Les ONG à contre-courant


Entité: 
Libération
Date de la référence: 
12 Mars, 2012

Les opposants au forum officiel réclament une gestion publique de l’eau.
Par Éliane Patriarca, Libération

«Une foire commerciale» : c’est à cela que le Forum mondial de l’eau se résume aux yeux du mouvement social. Depuis la création de cet événement triennal, les ONG spécialistes de l’eau n’ont cessé d’en contester la légitimité, accusant son organisateur, le Conseil mondial de l’eau (CME) d’«être le porte-voix des entreprises multinationales», et dénonçant la «marchandisation» d’une ressource vitale. Les ONG organisent donc en parallèle un contre-forum à Marseille. Il devrait accueillir au Dock des Suds 2 000 participants venus d’Espagne, d’Allemagne, des Etats-Unis, d’Amérique du Sud et d’Afrique, pour une série de débats et ateliers et une manifestation le 17 mars.

Mais pour la première fois, la société civile, française et internationale, a élaboré, au cours d’un colloque préalable de deux jours, vendredi et samedi, une déclaration commune afin de «parler d’une seule voix et obliger les politiques à tenir compte de nos attentes», explique Emmanuel Poilane, directeur de la fondation France Libertés. La déclaration porte sur trois revendications essentielles. Il y a urgence pour ces ONG à créer une gouvernance mondiale de l’eau. «Le Conseil mondial n’est qu’un club, sans aucune légitimité internationale, indique Laurent Chabert d’Hières, directeur de la Coalition Eau, qui regroupe une trentaine d’ONG. Il n’a notamment aucun lien avec les Nations unies.»

Collectivités. Le rapport de la mission d’information parlementaire sur la géopolitique de l’eau, rendu en décembre, prône lui aussi la mise en place d’une structure mondiale dédiée à l’eau. «Comme la diplomatie française milite depuis quelques années en faveur d’une Organisation mondiale de l’environnement, elle pourrait comporter une antenne dédiée à l’eau», suggère le rapport. «Elle pourrait aussi regrouper les départements eau, qui sont aujourd’hui morcelés entre une quinzaine de structures onusiennes», ajoute Laurent Chabert d’Hyères.

Mais la question de la gouvernance se pose aussi au niveau local.
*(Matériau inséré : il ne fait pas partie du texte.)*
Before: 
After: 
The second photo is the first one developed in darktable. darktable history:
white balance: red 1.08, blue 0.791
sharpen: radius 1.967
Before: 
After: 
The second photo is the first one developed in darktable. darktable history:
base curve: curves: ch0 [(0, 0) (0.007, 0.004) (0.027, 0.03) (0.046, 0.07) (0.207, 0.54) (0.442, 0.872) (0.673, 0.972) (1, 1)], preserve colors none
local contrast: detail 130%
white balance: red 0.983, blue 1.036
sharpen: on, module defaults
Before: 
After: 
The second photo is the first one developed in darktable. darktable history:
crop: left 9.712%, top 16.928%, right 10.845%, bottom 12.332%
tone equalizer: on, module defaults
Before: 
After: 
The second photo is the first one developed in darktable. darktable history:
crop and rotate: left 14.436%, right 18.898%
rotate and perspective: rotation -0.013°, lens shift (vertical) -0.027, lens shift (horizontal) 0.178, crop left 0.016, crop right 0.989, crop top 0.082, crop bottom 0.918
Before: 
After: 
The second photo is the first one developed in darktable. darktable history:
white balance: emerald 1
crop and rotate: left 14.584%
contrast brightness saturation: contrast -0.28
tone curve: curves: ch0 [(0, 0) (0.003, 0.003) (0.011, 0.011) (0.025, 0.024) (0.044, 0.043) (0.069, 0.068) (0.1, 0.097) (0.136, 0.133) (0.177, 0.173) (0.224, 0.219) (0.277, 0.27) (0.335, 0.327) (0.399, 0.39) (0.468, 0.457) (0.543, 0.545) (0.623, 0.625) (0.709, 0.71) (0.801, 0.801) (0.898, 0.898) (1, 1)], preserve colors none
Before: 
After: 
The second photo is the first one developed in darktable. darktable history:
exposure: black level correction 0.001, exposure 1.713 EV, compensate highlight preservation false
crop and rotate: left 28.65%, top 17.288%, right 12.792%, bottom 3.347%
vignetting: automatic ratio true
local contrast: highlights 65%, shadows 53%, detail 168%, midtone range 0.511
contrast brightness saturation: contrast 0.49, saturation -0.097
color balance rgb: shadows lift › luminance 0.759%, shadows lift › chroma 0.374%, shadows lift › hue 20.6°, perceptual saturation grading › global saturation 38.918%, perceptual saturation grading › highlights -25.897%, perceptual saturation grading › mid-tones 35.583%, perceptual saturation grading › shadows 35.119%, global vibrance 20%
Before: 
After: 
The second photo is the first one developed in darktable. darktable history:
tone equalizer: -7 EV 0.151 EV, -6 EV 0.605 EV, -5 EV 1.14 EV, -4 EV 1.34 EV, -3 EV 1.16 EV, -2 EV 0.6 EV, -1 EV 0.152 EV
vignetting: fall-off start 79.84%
Les ONG préconisent que la gestion de l’eau soit concentrée entre les mains d’une autorité publique. Elles encouragent les collectivités locales à résister à la privatisation ou à revenir en régie publique. Et rappellent que le modèle français est une exception : 90% de la distribution de l’eau dans le monde est en service public, comme aux Etats-Unis ou en Allemagne. En Argentine, en Bolivie ou au Kenya, les tentatives de privatisation ont échoué.

Constitution. Au niveau mondial, le droit à l’eau pour tous a finalement été reconnu par l’ONU le 28 juillet 2010. Reste à le concrétiser : «Seuls 30 pays sur 193 ont inscrit ce droit dans leur Constitution, et ce ne sont que des pays du Sud, déplore Emmanuel Poilane. En France par exemple, ce droit n’est toujours pas inscrit dans la loi ou la Constitution.» Il y a urgence, car la cause de mortalité la plus fréquente sur la planète reste le non-accès à l’eau. «Toutes les trois secondes un enfant meurt de n’avoir pas accès à l’eau.» Pourtant, «l’eau est un facteur de paix», poursuit Emmanuel Poilane, qui bat ainsi en brèche l’épouvantail souvent brandi des «guerres de l’eau».

La gestion des ressources peut être à l’origine de tensions, reconnaissent les ONG, mais les exemples de coopération sont nettement plus nombreux que les conflits graves.

Ainsi, selon une étude menée par l’université de l’Oregon, depuis 1948, sur 1 831 situations conflictuelles, 7 différends ont donné lieu à des guerres et 507 à des actions militaires. En revanche, 200 traités ont été signés et 1 228 mesures de coopération ont été dénombrées.